The production ends with a section looking at how different countries have circumnavigated or simply dismissed the International Criminal Court’s arrest warrant for Benjamin Netanyahu. Strangely absent from this discussion is the fact that Slovenia recognises the state of Palestine and has said it will respect the arrest warrants. Yes, this is a show Frljić- could never have made at the Gorki, but it’s also a show he could make– and indeed has made – in Ljubljana. It has, at the time of writing, not created any major scandal or upset. The lack of acknowledgement of this context undercuts it to an extent. Too often I felt I was watching the show Frljić wanted, and maybe needed, to make in Berlin, rather than one that fully engaged with the audience for which it was being made.

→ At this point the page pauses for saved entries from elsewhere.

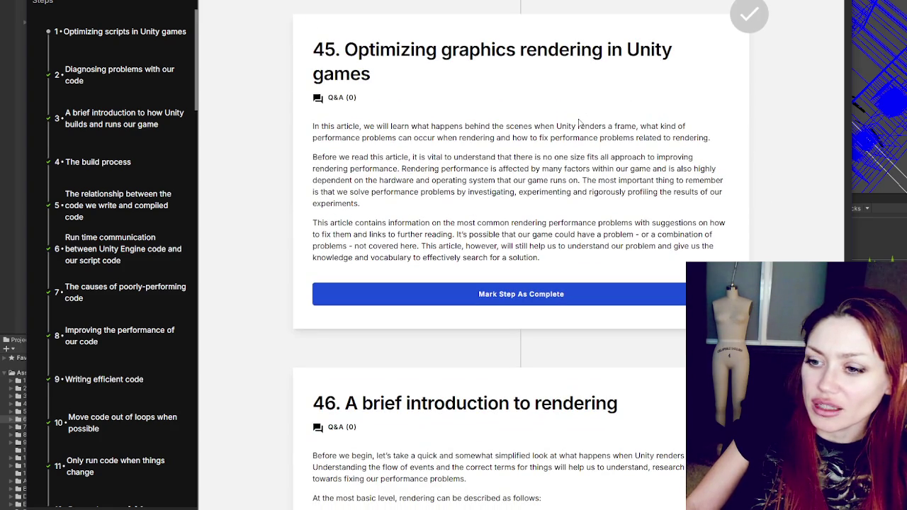
# - Scroll the course page until step 45's heading and its Mark Step As Complete button show
pyautogui.scroll(-1, 577, 108)
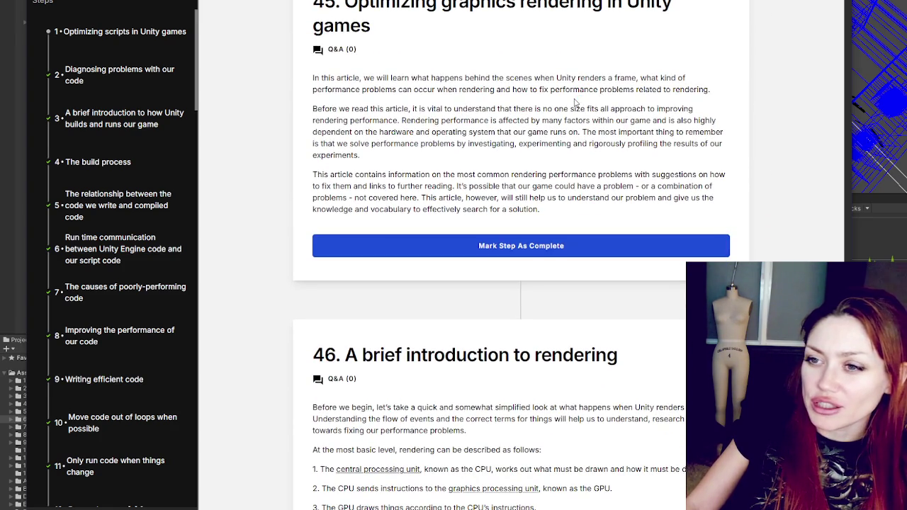
pyautogui.scroll(-15, 575, 103)
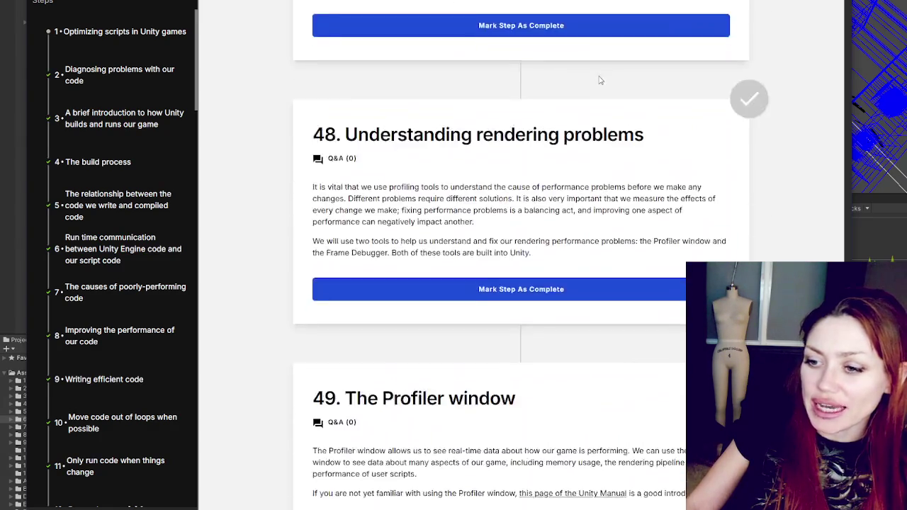
pyautogui.scroll(-15, 599, 80)
pyautogui.scroll(-10, 525, 95)
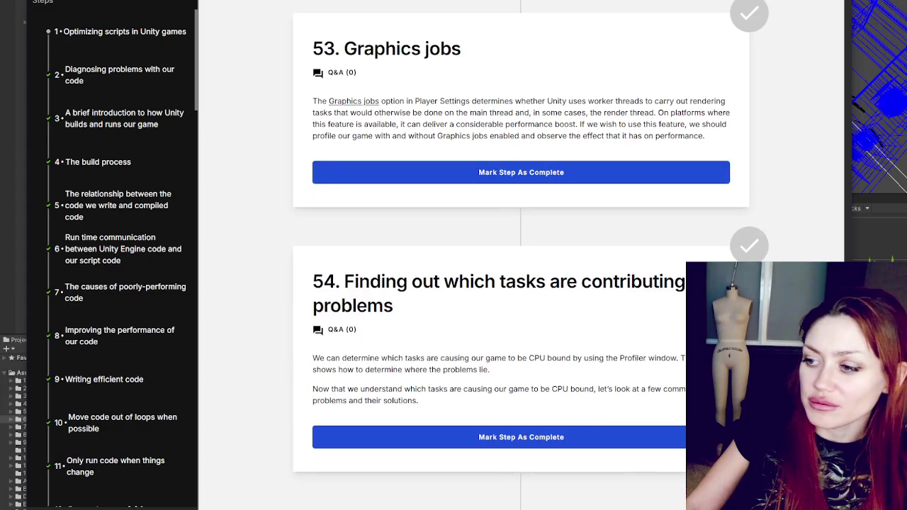
pyautogui.scroll(-20, 521, 256)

This week in European theatre
A round-up of festivals, premieres and other upcoming events over the next seven days.
Year Without Summer - Austrian choreographer Florentina Holzinger is currently one of the most in-demand artists in Europe. Her recent shows Sancta and Ophelia’s Got Talent have both been enormous hits. Her new work, Year Without Summer, takes its name from the summer of 1816, where climate abnormalities led to the coldest summer on record in Europe, during which Mary Shelley, cooped up in a chalet on Lake Geneva, wrote Frankenstein. It premieres at the Volksbühne in Berlin on 21 May.
After the Act - Breach Theatre’s musical is inspired by Section 28, the infamous law which banned the ‘promotion’ of homosexuality in schools in the UK. Weaving together interviews with activists, teachers and former pupils about the impact the legislation had on the people’s lives, it starts a run at London’s Royal Court on 23 May.
Article 55 - Director Tjaša Črnigoj’s follow-up to the five-part Sex Education II project, which explored women’s desire and reproductive rights, is a documentary piece about Article 55 of the Slovenian constitution. which states "Everyone shall be free to decide whether to bear children.” This right was written into the Yugoslav constitution in 1974, but was contested as Slovenia moved towards independence. Črnigoj’s show is based on interviews with the activists who fought to retain these rights. It premieres at the Mladinsko Theatre in Ljubljana on 24 May.